▶ Task prompt
Reproduce, without any change, the span of lines from the opening of the records below to the line containing "les satrapes, les intendants et les", inclusive.
..............................
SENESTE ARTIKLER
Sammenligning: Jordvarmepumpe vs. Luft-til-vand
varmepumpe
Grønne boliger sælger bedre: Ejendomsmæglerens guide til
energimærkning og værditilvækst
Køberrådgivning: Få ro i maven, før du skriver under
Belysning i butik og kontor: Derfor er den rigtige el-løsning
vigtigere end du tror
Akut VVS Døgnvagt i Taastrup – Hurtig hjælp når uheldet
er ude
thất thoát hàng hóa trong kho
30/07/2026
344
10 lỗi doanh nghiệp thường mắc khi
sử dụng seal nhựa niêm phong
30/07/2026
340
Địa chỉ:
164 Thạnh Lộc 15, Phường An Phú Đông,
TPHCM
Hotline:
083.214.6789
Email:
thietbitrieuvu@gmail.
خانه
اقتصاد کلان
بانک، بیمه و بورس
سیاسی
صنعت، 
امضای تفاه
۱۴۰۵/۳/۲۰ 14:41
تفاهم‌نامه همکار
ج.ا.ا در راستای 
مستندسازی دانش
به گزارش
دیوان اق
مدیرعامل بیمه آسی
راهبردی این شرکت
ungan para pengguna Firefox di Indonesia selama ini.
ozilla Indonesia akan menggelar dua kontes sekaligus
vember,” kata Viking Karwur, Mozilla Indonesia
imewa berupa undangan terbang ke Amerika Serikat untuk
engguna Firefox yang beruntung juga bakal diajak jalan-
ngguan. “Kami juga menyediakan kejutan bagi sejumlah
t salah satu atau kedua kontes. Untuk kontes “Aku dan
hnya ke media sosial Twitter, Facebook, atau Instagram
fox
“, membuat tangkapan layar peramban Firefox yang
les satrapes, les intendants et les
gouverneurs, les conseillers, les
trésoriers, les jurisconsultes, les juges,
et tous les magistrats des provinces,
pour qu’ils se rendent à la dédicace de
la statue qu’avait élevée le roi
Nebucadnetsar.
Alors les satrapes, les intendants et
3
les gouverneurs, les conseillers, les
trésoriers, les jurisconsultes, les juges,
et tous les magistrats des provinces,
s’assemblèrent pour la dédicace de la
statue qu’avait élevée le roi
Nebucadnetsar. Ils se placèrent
..............................
▶ Response box
SENESTE ARTIKLER
Sammenligning: Jordvarmepumpe vs. Luft-til-vand
varmepumpe
Grønne boliger sælger bedre: Ejendomsmæglerens guide til
energimærkning og værditilvækst
Køberrådgivning: Få ro i maven, før du skriver under
Belysning i butik og kontor: Derfor er den rigtige el-løsning
vigtigere end du tror
Akut VVS Døgnvagt i Taastrup – Hurtig hjælp når uheldet
er ude
thất thoát hàng hóa trong kho
30/07/2026
344
10 lỗi doanh nghiệp thường mắc khi
sử dụng seal nhựa niêm phong
30/07/2026
340
Địa chỉ:
164 Thạnh Lộc 15, Phường An Phú Đông,
TPHCM
Hotline:
083.214.6789
Email:
thietbitrieuvu@gmail.
خانه
اقتصاد کلان
بانک، بیمه و بورس
سیاسی
صنعت، 
امضای تفاه
۱۴۰۵/۳/۲۰ 14:41
تفاهم‌نامه همکار
ج.ا.ا در راستای 
مستندسازی دانش
به گزارش
دیوان اق
مدیرعامل بیمه آسی
راهبردی این شرکت
ungan para pengguna Firefox di Indonesia selama ini.
ozilla Indonesia akan menggelar dua kontes sekaligus
vember,” kata Viking Karwur, Mozilla Indonesia
imewa berupa undangan terbang ke Amerika Serikat untuk
engguna Firefox yang beruntung juga bakal diajak jalan-
ngguan. “Kami juga menyediakan kejutan bagi sejumlah
t salah satu atau kedua kontes. Untuk kontes “Aku dan
hnya ke media sosial Twitter, Facebook, atau Instagram
fox
“, membuat tangkapan layar peramban Firefox yang
les satrapes, les intendants et les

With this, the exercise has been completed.